ASSIGNED TASK:
Return all the data below as it stands, minus the pictures.

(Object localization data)
# # # # #
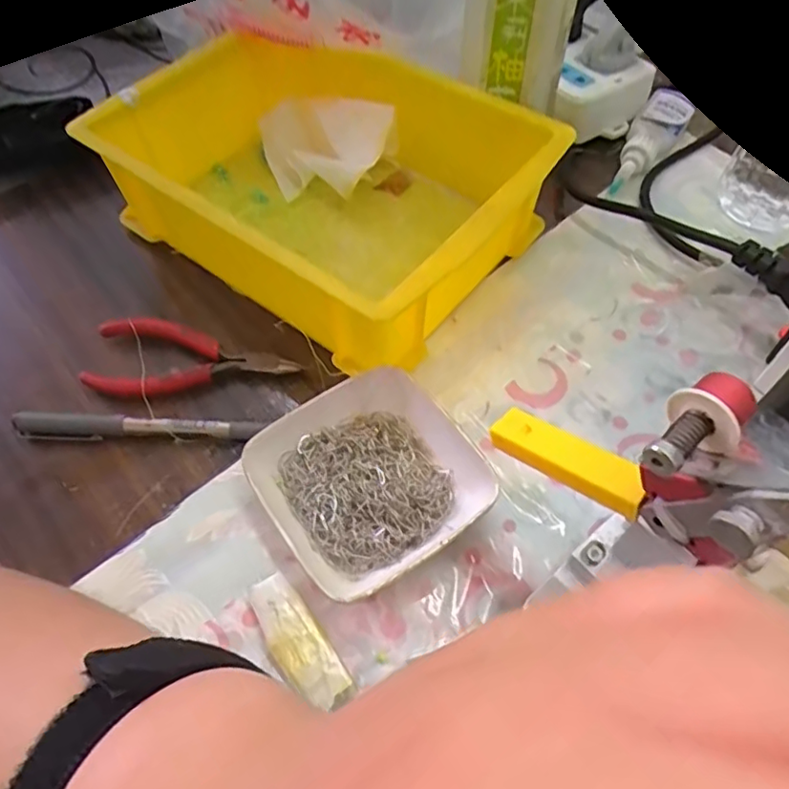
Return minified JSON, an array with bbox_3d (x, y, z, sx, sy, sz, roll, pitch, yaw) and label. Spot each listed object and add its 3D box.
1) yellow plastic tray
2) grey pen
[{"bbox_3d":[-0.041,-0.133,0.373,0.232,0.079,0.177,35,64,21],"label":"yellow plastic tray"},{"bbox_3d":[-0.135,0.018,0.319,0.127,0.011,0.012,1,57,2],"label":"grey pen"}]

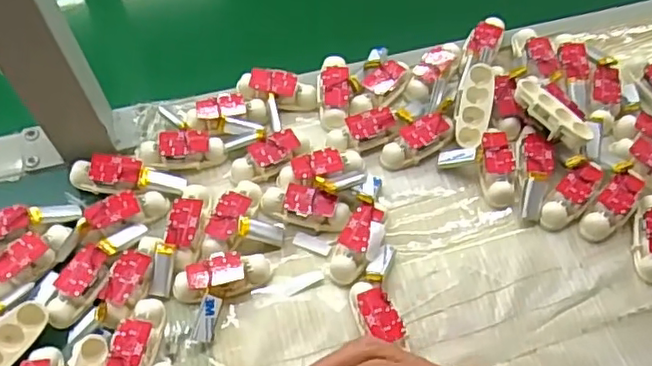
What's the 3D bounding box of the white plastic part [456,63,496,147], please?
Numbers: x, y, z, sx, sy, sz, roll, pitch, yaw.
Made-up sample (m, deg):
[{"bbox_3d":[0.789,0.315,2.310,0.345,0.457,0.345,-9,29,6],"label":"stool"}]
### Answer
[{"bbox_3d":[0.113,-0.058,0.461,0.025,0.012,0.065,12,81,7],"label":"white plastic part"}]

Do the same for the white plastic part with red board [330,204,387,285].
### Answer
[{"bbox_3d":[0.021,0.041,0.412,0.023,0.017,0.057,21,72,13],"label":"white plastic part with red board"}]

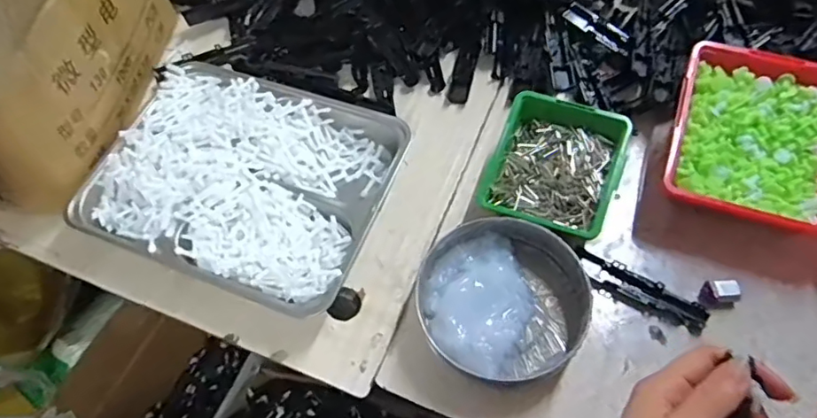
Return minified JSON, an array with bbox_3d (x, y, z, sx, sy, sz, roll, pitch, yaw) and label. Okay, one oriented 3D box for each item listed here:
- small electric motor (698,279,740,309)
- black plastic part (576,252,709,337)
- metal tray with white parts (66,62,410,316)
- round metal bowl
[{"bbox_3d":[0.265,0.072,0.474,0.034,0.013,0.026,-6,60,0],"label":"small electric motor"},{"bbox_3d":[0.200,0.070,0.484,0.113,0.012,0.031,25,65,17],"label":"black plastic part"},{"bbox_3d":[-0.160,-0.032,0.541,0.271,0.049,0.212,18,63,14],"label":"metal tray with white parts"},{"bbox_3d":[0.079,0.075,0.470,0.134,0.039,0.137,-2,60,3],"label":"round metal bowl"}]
# # # # #
SOLUTION:
Return minified JSON, an array with bbox_3d (x, y, z, sx, sy, sz, roll, pitch, yaw) and label. Spot each listed object and add its 3D box.
1) yellow plastic tray
2) grey pen
[{"bbox_3d":[-0.041,-0.133,0.373,0.232,0.079,0.177,35,64,21],"label":"yellow plastic tray"},{"bbox_3d":[-0.135,0.018,0.319,0.127,0.011,0.012,1,57,2],"label":"grey pen"}]

What's the 3D bounding box of the white plastic part [456,63,496,147], please?
Numbers: x, y, z, sx, sy, sz, roll, pitch, yaw.
Made-up sample (m, deg):
[{"bbox_3d":[0.789,0.315,2.310,0.345,0.457,0.345,-9,29,6],"label":"stool"}]
### Answer
[{"bbox_3d":[0.113,-0.058,0.461,0.025,0.012,0.065,12,81,7],"label":"white plastic part"}]

Do the same for the white plastic part with red board [330,204,387,285].
### Answer
[{"bbox_3d":[0.021,0.041,0.412,0.023,0.017,0.057,21,72,13],"label":"white plastic part with red board"}]

Return minified JSON, an array with bbox_3d (x, y, z, sx, sy, sz, roll, pitch, yaw) and label. Okay, one oriented 3D box for each item listed here:
- small electric motor (698,279,740,309)
- black plastic part (576,252,709,337)
- metal tray with white parts (66,62,410,316)
- round metal bowl
[{"bbox_3d":[0.265,0.072,0.474,0.034,0.013,0.026,-6,60,0],"label":"small electric motor"},{"bbox_3d":[0.200,0.070,0.484,0.113,0.012,0.031,25,65,17],"label":"black plastic part"},{"bbox_3d":[-0.160,-0.032,0.541,0.271,0.049,0.212,18,63,14],"label":"metal tray with white parts"},{"bbox_3d":[0.079,0.075,0.470,0.134,0.039,0.137,-2,60,3],"label":"round metal bowl"}]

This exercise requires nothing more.